— Task to complete —
Although pictures appear in the entries below, leave them out and print exactly the lines from the first line through the line containing "dengan $k$ konstanta".

┄┄┄┄┄┄

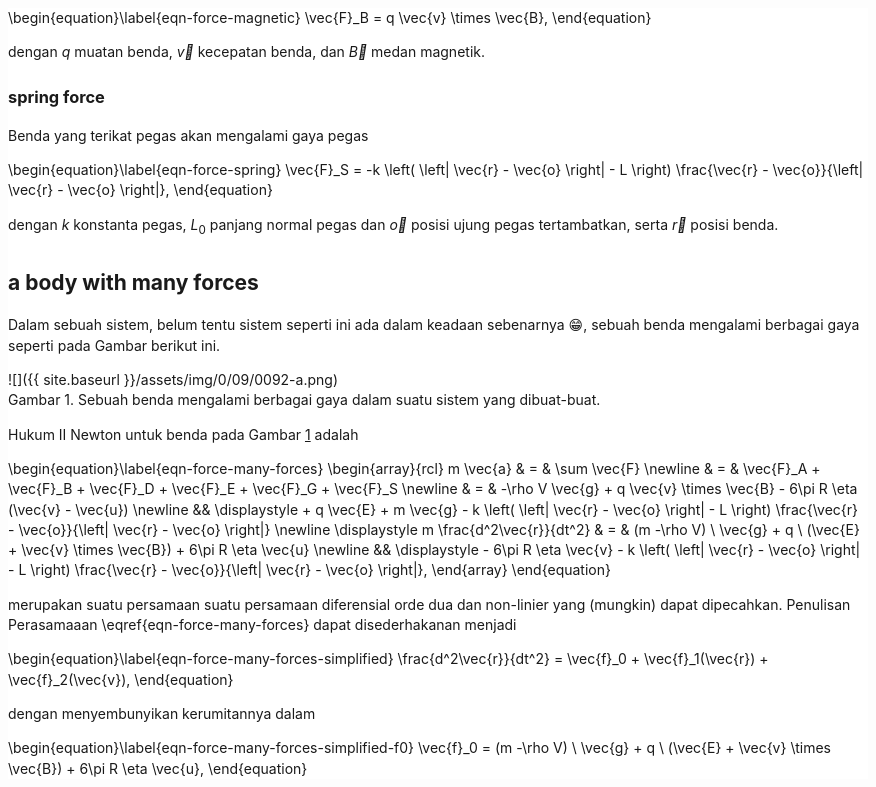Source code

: \begin{equation}\label{eqn-force-magnetic}
\vec{F}_B = q \vec{v} \times \vec{B},
\end{equation}

dengan $q$ muatan benda, $\vec{v}$ kecepatan benda, dan $\vec{B}$ medan magnetik.

### spring force
Benda yang terikat pegas akan mengalami gaya pegas

\begin{equation}\label{eqn-force-spring}
\vec{F}_S = -k \left( \left| \vec{r} - \vec{o} \right| - L \right) \frac{\vec{r} - \vec{o}}{\left| \vec{r} - \vec{o} \right|},
\end{equation}

dengan $k$ konstanta pegas, $L_0$ panjang normal pegas dan $\vec{o}$ posisi ujung pegas tertambatkan, serta $\vec{r}$ posisi benda.


## a body with many forces
Dalam sebuah sistem, belum tentu sistem seperti ini ada dalam keadaan sebenarnya :grin:, sebuah benda mengalami berbagai gaya seperti pada Gambar berikut ini.

![]({{ site.baseurl }}/assets/img/0/09/0092-a.png) \
Gambar <a name="fig1">1</a>. Sebuah benda mengalami berbagai gaya dalam suatu sistem yang dibuat-buat.

Hukum II Newton untuk benda pada Gambar [1](#fig1) adalah

\begin{equation}\label{eqn-force-many-forces}
\begin{array}{rcl}
m \vec{a} & = & \sum \vec{F} \newline
& = & \vec{F}_A + \vec{F}_B + \vec{F}_D + \vec{F}_E + \vec{F}_G + \vec{F}_S \newline
& = & -\rho V \vec{g} + q \vec{v} \times \vec{B} - 6\pi R \eta (\vec{v} - \vec{u}) \newline
&& \displaystyle + q \vec{E} + m \vec{g} - k \left( \left| \vec{r} - \vec{o} \right| - L \right) \frac{\vec{r} - \vec{o}}{\left| \vec{r} - \vec{o} \right|} \newline
\displaystyle m \frac{d^2\vec{r}}{dt^2} & = &  (m -\rho V) \ \vec{g} + q \ (\vec{E} + \vec{v} \times \vec{B}) + 6\pi R \eta \vec{u} \newline
&& \displaystyle - 6\pi R \eta \vec{v} - k \left( \left| \vec{r} - \vec{o} \right| - L \right) \frac{\vec{r} - \vec{o}}{\left| \vec{r} - \vec{o} \right|},
\end{array}
\end{equation}

merupakan suatu persamaan suatu persamaan diferensial orde dua dan non-linier yang (mungkin) dapat dipecahkan. Penulisan Perasamaaan \eqref{eqn-force-many-forces} dapat disederhakanan menjadi

\begin{equation}\label{eqn-force-many-forces-simplified}
\frac{d^2\vec{r}}{dt^2} = \vec{f}_0 + \vec{f}_1(\vec{r}) + \vec{f}_2(\vec{v}),
\end{equation}

dengan menyembunyikan kerumitannya dalam

\begin{equation}\label{eqn-force-many-forces-simplified-f0}
\vec{f}_0 = (m -\rho V) \ \vec{g} + q \ (\vec{E} + \vec{v} \times \vec{B}) + 6\pi R \eta \vec{u},
\end{equation}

┄┄┄┄┄┄

— Output of the task —
Source code

: \begin{equation}\label{eqn-force-magnetic}
\vec{F}_B = q \vec{v} \times \vec{B},
\end{equation}

dengan $q$ muatan benda, $\vec{v}$ kecepatan benda, dan $\vec{B}$ medan magnetik.

### spring force
Benda yang terikat pegas akan mengalami gaya pegas

\begin{equation}\label{eqn-force-spring}
\vec{F}_S = -k \left( \left| \vec{r} - \vec{o} \right| - L \right) \frac{\vec{r} - \vec{o}}{\left| \vec{r} - \vec{o} \right|},
\end{equation}

dengan $k$ konstanta pegas, $L_0$ panjang normal pegas dan $\vec{o}$ posisi ujung pegas tertambatkan, serta $\vec{r}$ posisi benda.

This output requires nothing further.